Difficult-to-machine aeronautical materials like ceramic matrix composites exhibit high strength and complex machinability, leading to high cutting forces, temperatures, and poor surface quality. Nanofluid minimum quantity lubrication (NMQL) offers excellent friction-reduction and heat-transfer performance, but nanofluid parameter selection remains empirical, lacking theoretical support, which limits its broader engineering application. Accordingly, a theoretical model for nanofluid selection was established by comprehensively considering tribological characteristics, thermophysical properties, dispersion stability, particle concentration, and material compatibility, and was solved using a multi-objective particle swarm optimization algorithm. The input parameters of the model include the physical properties and interfacial behavior characteristics of various base oils and nanoparticles, while the output is the optimal NMQL combination scheme. Results showed that, when applied to 2.5D SiC_f/SiC composites, the optimal solution determined and experimentally validated was palm oil-carbon nanotubes (CNTs)-vol. 2 %. In terms of machining performance, compared with dry grinding (DG), the grinding force under NMQL-CNTs-2 % condition decreased by up to 75.2 %, and the surface roughness decreased by 41.81 %. Meanwhile, the number of rough fracture surfaces was minimized, and fiber wear was minimal, indicating the high accuracy of the optimal solution.

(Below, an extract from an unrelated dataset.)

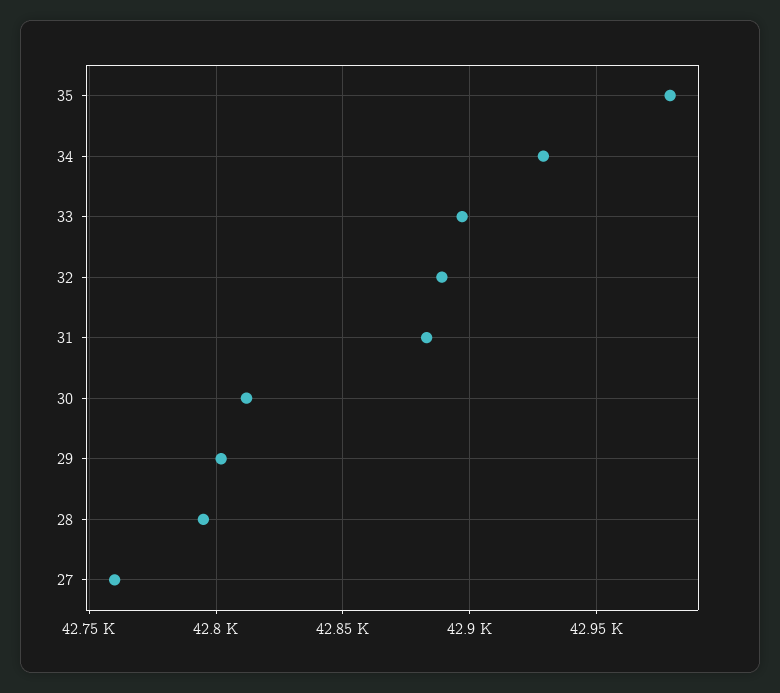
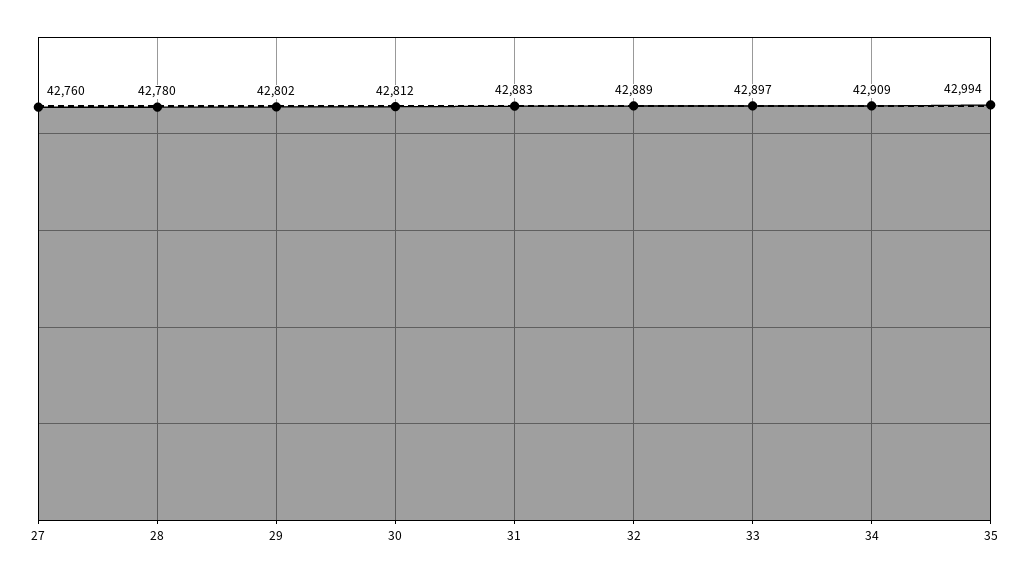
35: 42980 -> 42994
34: 42930 -> 42909
28: 42795 -> 42780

In addition, validation was performed using experimental data from existing studies on Ti6Al4V titanium alloy, GH4169 alloy, carbon fiber reinforced polymer (CFRP) composites, and quartz fiber reinforced polyimide (QFRP) composites. The predicted results from the model were consistent with the experimental findings, further demonstrating its applicability and generalizability. The study effectively guides nanofluid selection while providing theoretical support for high-efficiency, precision machining of aeronautical difficult-to-machine materials.